Skip to content

Latest commit

 

History

History
80 lines (59 loc) · 5.24 KB

README.md

File metadata and controls

80 lines (59 loc) · 5.24 KB

pogo

MIT Hackathon project correlating social media discussion with consumer behavior.

Overview

Pogo is a simple project to explore the relationship between consumer sentiment about products, as expressed in the natural language text of product reviews, Twitter feeds and NYTimes articles with the explicit product ratings on Best Buy. This is a team project for the MIT Hackathon at the Hack/Reduce space in Cambridge, MA in March 2015.

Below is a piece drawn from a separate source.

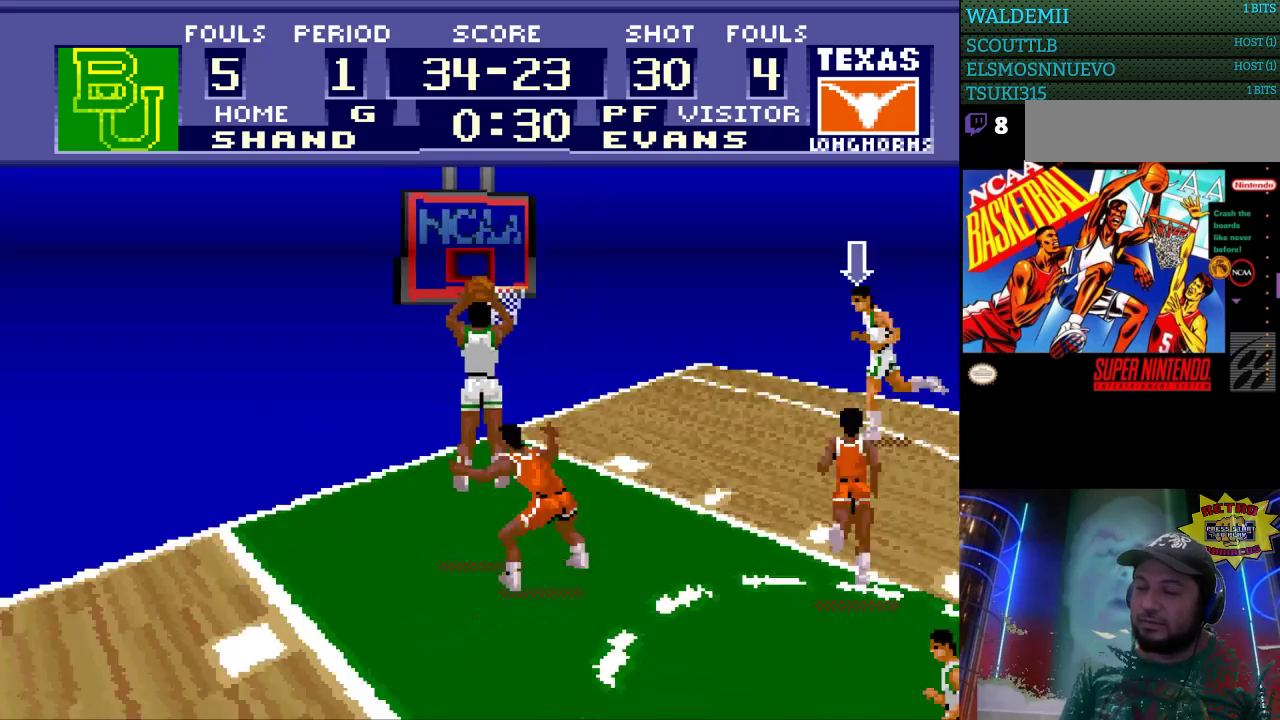
{"buttons": [], "events": [[167, "DPAD_UP", "up"]]}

Subgoals were to play with the APIs available by the sponsors (Indico.io, Knowledgent, Basis, Tamr), tap interesting public datasets, and integregate diverse tools of interest to the team, including R, Shiny and Python and make these work together.

Data sources

  • Indico.io for sentiment analysis of natural language text
  • Best Buy API for product search, consumer ratings (numeric) and reviews (text)
  • NYTimes API for news articles mentioning specific products
  • Twitter API for Twitter feeds

Tools / platforms

Methodology

For a specific product search term, e.g. "iPhone" Pogo:

  • Searches the Best Buy products API to find all products matching the search term
  • Extracts list of matching SKUs
  • Retrieves product ratings and customer review text verbatims from the Best Buy Reviews API for those SKUs
  • Calculates the sentiment value of the review text using Indico.io
  • Searches Twitter Developer API for Tweets matching the search term, and calculates sentiment
  • Searches NYTimes Articles API for news articles matching the search term

Results

Below is a screen image of one Pogo visualizations, showing the mean sentiment score of the text comments written by customers (e.g. "The is everything that was promised to Apple customers. I suggest this phone to upgraders and everyone else!"), versus the numerical product rating on Best Buy (e.g. "5" stars). This graph shows a strong correlation between the numerical rating and the sentiment score of the review text, spanning the entire 0.0 to 1.0 scale. Of course, you'd expect more positive words with more positive reviews, the striking thing was how well the sentiment API scores reflected our intuitive sense of the sentiments when reading the words: Image and video hosting by TinyPic

For each product, Pogo also produces World Clouds of the text in the Best Buy product reviews and NY Times articles: Image and video hosting by TinyPic

Twitter sentiment is displayed as a histogam of sentiment value vs word frequency. This graph below shows that for PlayStation, tweets referencing #playstation were most commonly skewed toward the positive sentiment, although there is a wide distribution of sentiment for individual tweets. Image and video hosting by TinyPic

Findings

  • The Indico.io API for sentiment analysis was very easy to work with with, and yielded scores which jibe with both

Challenges

  • The Best Buy Products API has relatively coarse search capabilities. For instance, a search for iPhone will return a list of products, many of which are actually iPhones specifically, but also includes things like iPhone cases and iPhone speakers. The alternative is an exact text search, which requires incredible precision from user input.
  { "sku": 1722009, "name": "Apple - iPhone 5c 16GB Cell Phone - Pink (AT&T)" },
  { "sku": 1724671, "name": "Apple - iPhone 5c 16GB Cell Phone - Pink (Sprint)",
  { "sku": 6704115, "name": "ADOPTED - Cushion Wrap Case for Apple® iPhone® 5 and 5s - Black/Rose Gold" },
  • The Best Buy, Twitter and NYTimes APIs have relatively stringent rate limits, both in terms of queries per second as well as total queries over longer periods, including 15 minutes, hour or day. During the development process, test queries can inadvertently lock out the API for a period of time.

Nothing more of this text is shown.